Markov chain between between days N-3, N-2, and N-1 and N

Question

Suppose that whether or not a web server is in a fully operational mode at a specific day N depends on previous conditions of the server through the last three days only, i.e., days N-1, N-2 and N-3. Show how the performance of this web server can be analysed using a Markov chain. How many states are needed for the Markov chain?

Answer 1

Let $X_N$ the state of the web server at $N^{\text{th}}$ day. It can be either $0$ (not fully operational) or $1$ (fully operational) thus 2 states are needed: $0$ and $1$. Since $X_N$ depends only on $X_{N-1},\dots,X_{N-3}$, this gives a Markov chain of order 3. (see here)

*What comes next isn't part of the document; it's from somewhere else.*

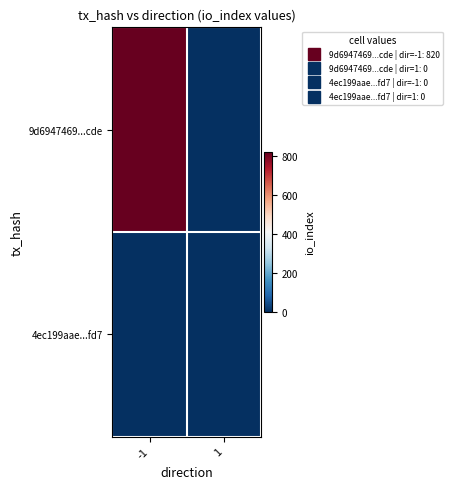

At which category is the sum across all series the highest?

-1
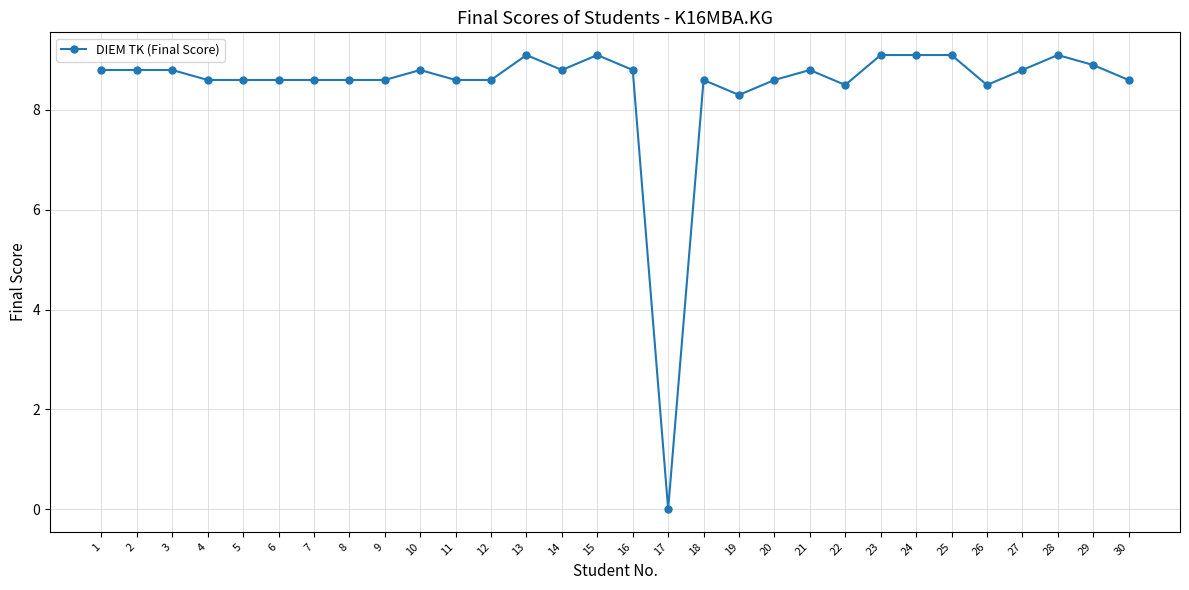

True or false: the data has more than 0 interior local peaks.

True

If you want to obtain a Markov chain $Y_N$ of order 1 (i.e. where the distribution of $Y_N|Y_1,\dots,Y_{N-1}$ depends only on $Y_{N-1}$, you can define $Y_{N} := (X_N,X_{N-1},X_{N-2})$ which has 8 possible states, these states being the elements of $\{0;1\}^3$ and check that for all $k = (k_1,k_2,k_3), k' = (k'_1,k'_2,k'_3)\in\{0;1\}^3 $: \begin{eqnarray}\Bbb P(Y_N=k|Y_{N-1}=k') &= \Bbb P(X_N = k_1, X_{N-1} = k_2, X_{N-2} = k_3| X_{N-1} = k'_1, X_{N-2} = k'_2, X_{N-3} = k'_3)\\ & = \Bbb P(X_N = k_1 | X_{N-1} = k_2, X_{N-2} = k_3, X_{N-1} = k'_1, X_{N-2} = k'_2, X_{N-3} = k'_3)\times \Bbb P(X_{N-1} = k_2,X_{N-2} = k_3| X_{N-1} = k'_1, X_{N-2} = k'_2, X_{N-3} = k'_3)\end{eqnarray} (using the formula $\Bbb P(A\cap B|C) = \Bbb P(A|B\cap C)\times \Bbb P(B|C)$).

Of course, if $(k_2,k_3) \neq (k'_1,k'_2)$, this is $0$. Otherwise, we obtain:

\begin{eqnarray}\Bbb P(Y_N=k|Y_{N-1}=k') &= \Bbb P(X_N = k_1 | X_{N-1} = k_2, X_{N-2} = k_3, X_{N-3} = k'_3)\times \Bbb P(X_{N-1} = k_2,X_{N-2} = k_3| X_{N-1} = k_2, X_{N-2} = k_3, X_{N-3} = k'_3) \end{eqnarray}

Now, on the RHS, the 1st probability can be seen as $$\Bbb P(X_N = k_1 | X_{N-1} = k_2, X_{N-2} = k_3, X_{N-3} = k'_3, X_{N-4} = x,\dots, X_0 = x_0)$$ since the state $X_N$ depends only on the states at times $N-1,N-2,N-3$.

The 2nd probability on the RHS can be decomposed using the same formula $\Bbb P(A\cap B|C) = \Bbb P(A|B\cap C)\times \Bbb P(B|C)$ and you can thus conclude (...) that $Y_N$ is a Markov chain of order 1.